__PROBLEM TO WORK ON__
When you reach a picture, skip it, and retype every line below exactly.

==================================================

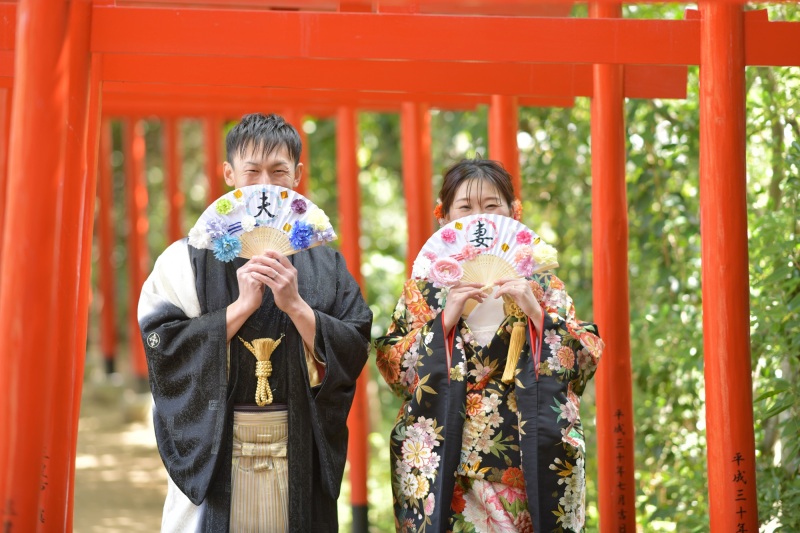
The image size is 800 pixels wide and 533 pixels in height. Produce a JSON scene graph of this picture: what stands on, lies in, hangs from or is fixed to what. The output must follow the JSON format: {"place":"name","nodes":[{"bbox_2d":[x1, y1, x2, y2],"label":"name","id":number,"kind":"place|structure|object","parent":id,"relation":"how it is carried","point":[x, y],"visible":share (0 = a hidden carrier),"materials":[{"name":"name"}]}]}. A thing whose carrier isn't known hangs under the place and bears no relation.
{"place":"outdoors","nodes":[
{"label":"outdoors","id":0,"kind":"place"},
{"bbox_2d":[71,356,167,532],"label":"dirt path","id":1,"kind":"structure","parent":0,"point":[118,530],"materials":[{"name":"brown soil"}]},
{"bbox_2d":[95,120,116,374],"label":"red pillar","id":2,"kind":"structure","parent":1,"relation":"on","point":[102,199],"materials":[{"name":"red wood"}]},
{"bbox_2d":[126,117,148,378],"label":"red pillar","id":3,"kind":"structure","parent":1,"relation":"on","point":[140,353],"materials":[{"name":"red wood"}]},
{"label":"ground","id":4,"kind":"structure","parent":0},
{"bbox_2d":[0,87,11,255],"label":"red pillar","id":5,"kind":"structure","parent":4,"relation":"on","point":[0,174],"materials":[{"name":"red wood"}]},
{"bbox_2d":[0,0,91,530],"label":"red pillar","id":6,"kind":"structure","parent":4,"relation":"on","point":[41,111],"materials":[{"name":"red wood"}]},
{"bbox_2d":[163,116,182,245],"label":"red pillar","id":7,"kind":"structure","parent":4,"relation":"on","point":[174,215],"materials":[{"name":"red wood"}]},
{"bbox_2d":[204,115,222,204],"label":"red pillar","id":8,"kind":"structure","parent":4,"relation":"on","point":[215,171],"materials":[{"name":"red wood"}]},
{"bbox_2d":[138,114,368,530],"label":"man","id":9,"kind":"object","parent":4,"relation":"on","point":[254,149],"visible":0.97},
{"bbox_2d":[228,403,289,532],"label":"hakama","id":10,"kind":"object","parent":9,"relation":"attached to","point":[281,505],"visible":0.59,"materials":[{"name":"beige fabric"}]},
{"bbox_2d":[239,336,283,406],"label":"tassel","id":11,"kind":"object","parent":9,"relation":"attached to","point":[265,373],"visible":0.86,"materials":[{"name":"gold fabric"}]},
{"bbox_2d":[189,184,336,258],"label":"hand fan","id":12,"kind":"object","parent":9,"relation":"in","point":[277,224],"visible":0.64,"materials":[{"name":"white paper"}]},
{"bbox_2d":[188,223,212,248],"label":"white flower","id":13,"kind":"object","parent":12,"relation":"attached to","point":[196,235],"visible":0.95,"materials":[{"name":"white"}]},
{"bbox_2d":[204,217,229,238],"label":"purple flower","id":14,"kind":"object","parent":12,"relation":"attached to","point":[216,227],"visible":0.96,"materials":[{"name":"plant"}]},
{"bbox_2d":[214,198,234,214],"label":"paper flower","id":15,"kind":"object","parent":12,"relation":"attached to","point":[224,205],"visible":0.96,"materials":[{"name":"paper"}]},
{"bbox_2d":[213,234,241,261],"label":"blue flower","id":16,"kind":"object","parent":12,"relation":"attached to","point":[227,244],"visible":0.97,"materials":[{"name":"blue plant"}]},
{"bbox_2d":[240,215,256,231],"label":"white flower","id":17,"kind":"object","parent":12,"relation":"attached to","point":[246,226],"visible":0.96,"materials":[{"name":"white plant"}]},
{"bbox_2d":[291,197,307,213],"label":"purple flower","id":18,"kind":"object","parent":12,"relation":"attached to","point":[299,209],"visible":0.95,"materials":[{"name":"purple plant"}]},
{"bbox_2d":[288,221,313,250],"label":"blue flower","id":19,"kind":"object","parent":12,"relation":"attached to","point":[302,230],"visible":0.97,"materials":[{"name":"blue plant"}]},
{"bbox_2d":[305,208,330,230],"label":"flower","id":20,"kind":"object","parent":12,"relation":"attached to","point":[317,221],"visible":0.97,"materials":[{"name":"plant"}]},
{"bbox_2d":[294,112,310,198],"label":"red pillar","id":21,"kind":"structure","parent":4,"relation":"on","point":[299,131],"materials":[{"name":"red wood"}]},
{"bbox_2d":[334,105,370,532],"label":"red pillar","id":22,"kind":"structure","parent":4,"relation":"on","point":[359,462],"materials":[{"name":"red wood"}]},
{"bbox_2d":[0,0,798,532],"label":"torii gate","id":23,"kind":"structure","parent":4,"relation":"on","point":[589,20],"materials":[{"name":"red wood"}]},
{"bbox_2d":[401,99,433,279],"label":"red pillar","id":24,"kind":"structure","parent":4,"relation":"on","point":[418,224],"materials":[{"name":"red wood"}]},
{"bbox_2d":[377,157,600,530],"label":"woman","id":25,"kind":"object","parent":4,"relation":"on","point":[467,187],"visible":0.92},
{"bbox_2d":[434,201,445,222],"label":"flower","id":26,"kind":"object","parent":25,"relation":"attached to","point":[437,209],"visible":0.48,"materials":[{"name":"orange plant"}]},
{"bbox_2d":[413,213,558,289],"label":"hand fan","id":27,"kind":"object","parent":25,"relation":"in","point":[528,274],"visible":0.71,"materials":[{"name":"white paper"}]},
{"bbox_2d":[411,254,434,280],"label":"white flower","id":28,"kind":"object","parent":27,"relation":"attached to","point":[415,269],"visible":0.83,"materials":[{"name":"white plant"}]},
{"bbox_2d":[428,257,464,286],"label":"paper flower","id":29,"kind":"object","parent":27,"relation":"attached to","point":[437,268],"visible":0.98,"materials":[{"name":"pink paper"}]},
{"bbox_2d":[440,228,457,243],"label":"pink flower","id":30,"kind":"object","parent":27,"relation":"attached to","point":[445,236],"visible":0.95,"materials":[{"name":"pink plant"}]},
{"bbox_2d":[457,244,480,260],"label":"pink flower","id":31,"kind":"object","parent":27,"relation":"attached to","point":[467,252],"visible":0.96,"materials":[{"name":"pink plant"}]},
{"bbox_2d":[514,229,532,244],"label":"pink flower","id":32,"kind":"object","parent":27,"relation":"attached to","point":[523,240],"visible":0.94,"materials":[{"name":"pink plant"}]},
{"bbox_2d":[514,249,535,276],"label":"pink flower","id":33,"kind":"object","parent":27,"relation":"attached to","point":[526,266],"visible":0.97,"materials":[{"name":"pink plant"}]},
{"bbox_2d":[531,242,557,267],"label":"paper flower","id":34,"kind":"object","parent":27,"relation":"attached to","point":[544,254],"visible":0.94,"materials":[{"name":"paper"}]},
{"bbox_2d":[500,297,527,384],"label":"tassel","id":35,"kind":"object","parent":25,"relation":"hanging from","point":[512,342],"visible":0.76,"materials":[{"name":"gold fabric"}]},
{"bbox_2d":[511,199,522,220],"label":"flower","id":36,"kind":"object","parent":25,"relation":"attached to","point":[518,205],"visible":0.47,"materials":[{"name":"orange plant"}]},
{"bbox_2d":[488,95,520,201],"label":"red pillar","id":37,"kind":"structure","parent":4,"relation":"on","point":[506,139],"materials":[{"name":"red wood"}]},
{"bbox_2d":[590,0,636,532],"label":"red pillar","id":38,"kind":"structure","parent":4,"relation":"on","point":[598,418],"materials":[{"name":"red wood"}]},
{"bbox_2d":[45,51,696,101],"label":"beam","id":39,"kind":"structure","parent":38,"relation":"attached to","point":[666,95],"materials":[{"name":"red wood"}]},
{"bbox_2d":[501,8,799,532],"label":"tree","id":40,"kind":"object","parent":4,"relation":"on","point":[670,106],"visible":0.39,"materials":[{"name":"green plant"}]},
{"bbox_2d":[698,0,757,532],"label":"red pillar","id":41,"kind":"structure","parent":4,"relation":"on","point":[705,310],"materials":[{"name":"red wood"}]}
]}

==================================================

__REPLY TO THE EXERCISE__
The image size is 800 pixels wide and 533 pixels in height. Produce a JSON scene graph of this picture: what stands on, lies in, hangs from or is fixed to what. The output must follow the JSON format: {"place":"name","nodes":[{"bbox_2d":[x1, y1, x2, y2],"label":"name","id":number,"kind":"place|structure|object","parent":id,"relation":"how it is carried","point":[x, y],"visible":share (0 = a hidden carrier),"materials":[{"name":"name"}]}]}. A thing whose carrier isn't known hangs under the place and bears no relation.
{"place":"outdoors","nodes":[
{"label":"outdoors","id":0,"kind":"place"},
{"bbox_2d":[71,356,167,532],"label":"dirt path","id":1,"kind":"structure","parent":0,"point":[118,530],"materials":[{"name":"brown soil"}]},
{"bbox_2d":[95,120,116,374],"label":"red pillar","id":2,"kind":"structure","parent":1,"relation":"on","point":[102,199],"materials":[{"name":"red wood"}]},
{"bbox_2d":[126,117,148,378],"label":"red pillar","id":3,"kind":"structure","parent":1,"relation":"on","point":[140,353],"materials":[{"name":"red wood"}]},
{"label":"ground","id":4,"kind":"structure","parent":0},
{"bbox_2d":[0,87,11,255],"label":"red pillar","id":5,"kind":"structure","parent":4,"relation":"on","point":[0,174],"materials":[{"name":"red wood"}]},
{"bbox_2d":[0,0,91,530],"label":"red pillar","id":6,"kind":"structure","parent":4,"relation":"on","point":[41,111],"materials":[{"name":"red wood"}]},
{"bbox_2d":[163,116,182,245],"label":"red pillar","id":7,"kind":"structure","parent":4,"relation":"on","point":[174,215],"materials":[{"name":"red wood"}]},
{"bbox_2d":[204,115,222,204],"label":"red pillar","id":8,"kind":"structure","parent":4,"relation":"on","point":[215,171],"materials":[{"name":"red wood"}]},
{"bbox_2d":[138,114,368,530],"label":"man","id":9,"kind":"object","parent":4,"relation":"on","point":[254,149],"visible":0.97},
{"bbox_2d":[228,403,289,532],"label":"hakama","id":10,"kind":"object","parent":9,"relation":"attached to","point":[281,505],"visible":0.59,"materials":[{"name":"beige fabric"}]},
{"bbox_2d":[239,336,283,406],"label":"tassel","id":11,"kind":"object","parent":9,"relation":"attached to","point":[265,373],"visible":0.86,"materials":[{"name":"gold fabric"}]},
{"bbox_2d":[189,184,336,258],"label":"hand fan","id":12,"kind":"object","parent":9,"relation":"in","point":[277,224],"visible":0.64,"materials":[{"name":"white paper"}]},
{"bbox_2d":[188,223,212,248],"label":"white flower","id":13,"kind":"object","parent":12,"relation":"attached to","point":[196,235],"visible":0.95,"materials":[{"name":"white"}]},
{"bbox_2d":[204,217,229,238],"label":"purple flower","id":14,"kind":"object","parent":12,"relation":"attached to","point":[216,227],"visible":0.96,"materials":[{"name":"plant"}]},
{"bbox_2d":[214,198,234,214],"label":"paper flower","id":15,"kind":"object","parent":12,"relation":"attached to","point":[224,205],"visible":0.96,"materials":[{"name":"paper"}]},
{"bbox_2d":[213,234,241,261],"label":"blue flower","id":16,"kind":"object","parent":12,"relation":"attached to","point":[227,244],"visible":0.97,"materials":[{"name":"blue plant"}]},
{"bbox_2d":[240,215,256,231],"label":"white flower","id":17,"kind":"object","parent":12,"relation":"attached to","point":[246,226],"visible":0.96,"materials":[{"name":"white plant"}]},
{"bbox_2d":[291,197,307,213],"label":"purple flower","id":18,"kind":"object","parent":12,"relation":"attached to","point":[299,209],"visible":0.95,"materials":[{"name":"purple plant"}]},
{"bbox_2d":[288,221,313,250],"label":"blue flower","id":19,"kind":"object","parent":12,"relation":"attached to","point":[302,230],"visible":0.97,"materials":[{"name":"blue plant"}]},
{"bbox_2d":[305,208,330,230],"label":"flower","id":20,"kind":"object","parent":12,"relation":"attached to","point":[317,221],"visible":0.97,"materials":[{"name":"plant"}]},
{"bbox_2d":[294,112,310,198],"label":"red pillar","id":21,"kind":"structure","parent":4,"relation":"on","point":[299,131],"materials":[{"name":"red wood"}]},
{"bbox_2d":[334,105,370,532],"label":"red pillar","id":22,"kind":"structure","parent":4,"relation":"on","point":[359,462],"materials":[{"name":"red wood"}]},
{"bbox_2d":[0,0,798,532],"label":"torii gate","id":23,"kind":"structure","parent":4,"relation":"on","point":[589,20],"materials":[{"name":"red wood"}]},
{"bbox_2d":[401,99,433,279],"label":"red pillar","id":24,"kind":"structure","parent":4,"relation":"on","point":[418,224],"materials":[{"name":"red wood"}]},
{"bbox_2d":[377,157,600,530],"label":"woman","id":25,"kind":"object","parent":4,"relation":"on","point":[467,187],"visible":0.92},
{"bbox_2d":[434,201,445,222],"label":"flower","id":26,"kind":"object","parent":25,"relation":"attached to","point":[437,209],"visible":0.48,"materials":[{"name":"orange plant"}]},
{"bbox_2d":[413,213,558,289],"label":"hand fan","id":27,"kind":"object","parent":25,"relation":"in","point":[528,274],"visible":0.71,"materials":[{"name":"white paper"}]},
{"bbox_2d":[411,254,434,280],"label":"white flower","id":28,"kind":"object","parent":27,"relation":"attached to","point":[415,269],"visible":0.83,"materials":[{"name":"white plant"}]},
{"bbox_2d":[428,257,464,286],"label":"paper flower","id":29,"kind":"object","parent":27,"relation":"attached to","point":[437,268],"visible":0.98,"materials":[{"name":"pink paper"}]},
{"bbox_2d":[440,228,457,243],"label":"pink flower","id":30,"kind":"object","parent":27,"relation":"attached to","point":[445,236],"visible":0.95,"materials":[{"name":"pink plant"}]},
{"bbox_2d":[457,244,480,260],"label":"pink flower","id":31,"kind":"object","parent":27,"relation":"attached to","point":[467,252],"visible":0.96,"materials":[{"name":"pink plant"}]},
{"bbox_2d":[514,229,532,244],"label":"pink flower","id":32,"kind":"object","parent":27,"relation":"attached to","point":[523,240],"visible":0.94,"materials":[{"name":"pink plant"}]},
{"bbox_2d":[514,249,535,276],"label":"pink flower","id":33,"kind":"object","parent":27,"relation":"attached to","point":[526,266],"visible":0.97,"materials":[{"name":"pink plant"}]},
{"bbox_2d":[531,242,557,267],"label":"paper flower","id":34,"kind":"object","parent":27,"relation":"attached to","point":[544,254],"visible":0.94,"materials":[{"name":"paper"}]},
{"bbox_2d":[500,297,527,384],"label":"tassel","id":35,"kind":"object","parent":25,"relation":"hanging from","point":[512,342],"visible":0.76,"materials":[{"name":"gold fabric"}]},
{"bbox_2d":[511,199,522,220],"label":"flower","id":36,"kind":"object","parent":25,"relation":"attached to","point":[518,205],"visible":0.47,"materials":[{"name":"orange plant"}]},
{"bbox_2d":[488,95,520,201],"label":"red pillar","id":37,"kind":"structure","parent":4,"relation":"on","point":[506,139],"materials":[{"name":"red wood"}]},
{"bbox_2d":[590,0,636,532],"label":"red pillar","id":38,"kind":"structure","parent":4,"relation":"on","point":[598,418],"materials":[{"name":"red wood"}]},
{"bbox_2d":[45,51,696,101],"label":"beam","id":39,"kind":"structure","parent":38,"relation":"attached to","point":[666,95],"materials":[{"name":"red wood"}]},
{"bbox_2d":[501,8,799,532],"label":"tree","id":40,"kind":"object","parent":4,"relation":"on","point":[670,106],"visible":0.39,"materials":[{"name":"green plant"}]},
{"bbox_2d":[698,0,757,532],"label":"red pillar","id":41,"kind":"structure","parent":4,"relation":"on","point":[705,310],"materials":[{"name":"red wood"}]}
]}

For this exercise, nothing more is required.